Illinois Institute of Technology - Arch 497
Digital Design and Fabrication
Thomas J McLeish, Chris Palmer
This course explores the design and fabrication of architectural components in contemporary practice. We will investigate through the design and prototyping of a custom architectural component.
1. Survey of CAD/CAM use in architectural practice and component manufacturing.
2. Behavioral models of building structures using Structural analysis tools
3. Use of CAD tools to model building components for production.
4. Use of CAD tools to analyze structural properties of components.
5. Material properties and related fabrication constraints.
6. Current fabrication processes
7. Use of IIT owned CNC tools to fabricate architectural components
8. Rapid prototyping
The primary objective of this course is to expose students to new technologies used in architectural practice and component design and fabrication - such that they can include them within their architectural palette and have a meaningful dialogue with those construction team members who specialize in these trades.
Students successfully completing this course will demonstrate the following:
• An understanding of the broader implications of digital design and fabrication on architectural practice.
• An understanding of a variety of architectural materials and their use in digital fabrication.
• The ability to use 3D modeling tools to design, analyze, and fabricate an architectural component.
• The ability to prepare and transfer data between various modeling and fabrication tools.

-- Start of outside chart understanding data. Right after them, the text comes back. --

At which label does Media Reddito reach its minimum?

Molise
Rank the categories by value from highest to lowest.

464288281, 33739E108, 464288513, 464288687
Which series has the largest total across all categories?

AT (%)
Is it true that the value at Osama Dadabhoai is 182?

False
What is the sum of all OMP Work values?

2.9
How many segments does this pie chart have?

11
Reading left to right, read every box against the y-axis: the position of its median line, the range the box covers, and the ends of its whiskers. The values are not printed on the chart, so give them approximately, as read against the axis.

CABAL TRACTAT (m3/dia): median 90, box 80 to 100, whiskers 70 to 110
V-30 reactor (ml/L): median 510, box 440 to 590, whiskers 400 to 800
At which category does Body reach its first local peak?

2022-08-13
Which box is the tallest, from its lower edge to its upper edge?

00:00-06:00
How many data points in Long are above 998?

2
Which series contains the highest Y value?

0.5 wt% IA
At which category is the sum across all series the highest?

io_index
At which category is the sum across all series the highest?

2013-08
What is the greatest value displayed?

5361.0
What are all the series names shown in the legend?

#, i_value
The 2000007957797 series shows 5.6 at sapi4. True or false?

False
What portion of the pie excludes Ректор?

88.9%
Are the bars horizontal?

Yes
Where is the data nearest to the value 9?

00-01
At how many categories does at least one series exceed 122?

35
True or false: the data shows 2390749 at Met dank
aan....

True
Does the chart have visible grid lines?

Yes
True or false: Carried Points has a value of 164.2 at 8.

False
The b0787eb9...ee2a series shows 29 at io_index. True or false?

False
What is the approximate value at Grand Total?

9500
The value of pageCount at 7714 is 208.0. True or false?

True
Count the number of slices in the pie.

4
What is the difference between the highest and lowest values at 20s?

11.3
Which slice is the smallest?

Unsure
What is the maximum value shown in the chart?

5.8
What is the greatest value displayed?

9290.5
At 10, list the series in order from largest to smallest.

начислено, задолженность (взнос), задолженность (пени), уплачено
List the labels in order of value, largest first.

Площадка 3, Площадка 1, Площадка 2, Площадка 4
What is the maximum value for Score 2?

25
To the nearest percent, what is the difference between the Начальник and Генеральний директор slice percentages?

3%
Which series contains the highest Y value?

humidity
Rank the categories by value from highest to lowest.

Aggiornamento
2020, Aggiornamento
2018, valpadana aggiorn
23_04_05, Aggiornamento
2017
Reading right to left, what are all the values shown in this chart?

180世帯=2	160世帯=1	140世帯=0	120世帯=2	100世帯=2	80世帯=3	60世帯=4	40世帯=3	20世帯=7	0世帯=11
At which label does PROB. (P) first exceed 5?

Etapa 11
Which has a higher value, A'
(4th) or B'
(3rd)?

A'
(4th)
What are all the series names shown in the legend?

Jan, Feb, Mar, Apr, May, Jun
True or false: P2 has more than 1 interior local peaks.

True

Students will be required to write a research paper on a relevant topic, fabricate design studies of an architectural component, and produce a full-scale working prototype of a final design solution.
Structural Node
Student
Simon Fiedler
Design Sketch
The design sketch shows the lower connection node of a suspension truss. Trusses span in two directions, so that for cable connections for the truss and 4 cable connections for the diagonals are needed at one point. The shape of the node should follow the different force directions that are going from the cables to the strut.
Structural Analysis
A structural analysis of the entire structural system was made to define the different forces on the detail point that should be designed. The loads of the glass roof and the facade structure were calculated and inserted on the designated location of the structure in Dr. Frames. Results were shown of the deformation, the force values, the strength of each forch, the strong moments and the strong shear loads.
3D Model
The detail node was built with Rhinoceros, a NURBS-based 3D model program. The pictures show renderings of the final model including all curved surfaces and holes for the pin connections between the cables and the connection point. The picture on the lower left shows the structure in its context with the detail point in the middle of the suspension truss at the top. The rendering on the lower right shows the detail point in its context with all connected cables around.
Structural Analysis
To improve the 3D model of the part created in Rhinoceros, it was exported to Autodesk Inventor for some structural analysis. The pictures and the tables show the results of that stress analysis. The force values were given by the earlier discussed Dr. Frames analysis of the entire structural system. Red colored parts show dangerous constellations and blue colored parts could be improved by taking away some material.
Mold Making
Three different paths were used to build the mold out of foam. A roughing path with a bigger bit to get rid of the material. The Z-level path is done by a smaller bit to get as close as possible to the final shape by cutting in a circle path from the inside to the outside and from the top to the bottom. The planar finish path creates the smooth surface that could be improved by adding another path perpendicular to the first and decreasing the offset of the bit per path.
Casting
The exact fitting of the mold into the wooden casting form is significant to prevent an offset of the two parts and to press the sand in every single edge. Before the casting process in this example, one big hole was made to bring the aluminum into the casting box and the air out of it. More material as needed will be used, because of the shrinking of metal by cooling down, and will be cut off in the finishing process.
Finishing
After the casting process, the material that is not part of the mock-up can be cut off. To get the exact fitting of the tube on the top a drilling machine with a rotating table was used to get sharp and exact edges. The entire model was finished with filling and drilling tools to get holes for the pin connection and to get a perfectly smooth surface of the model. The finish was made with a sandblasting process.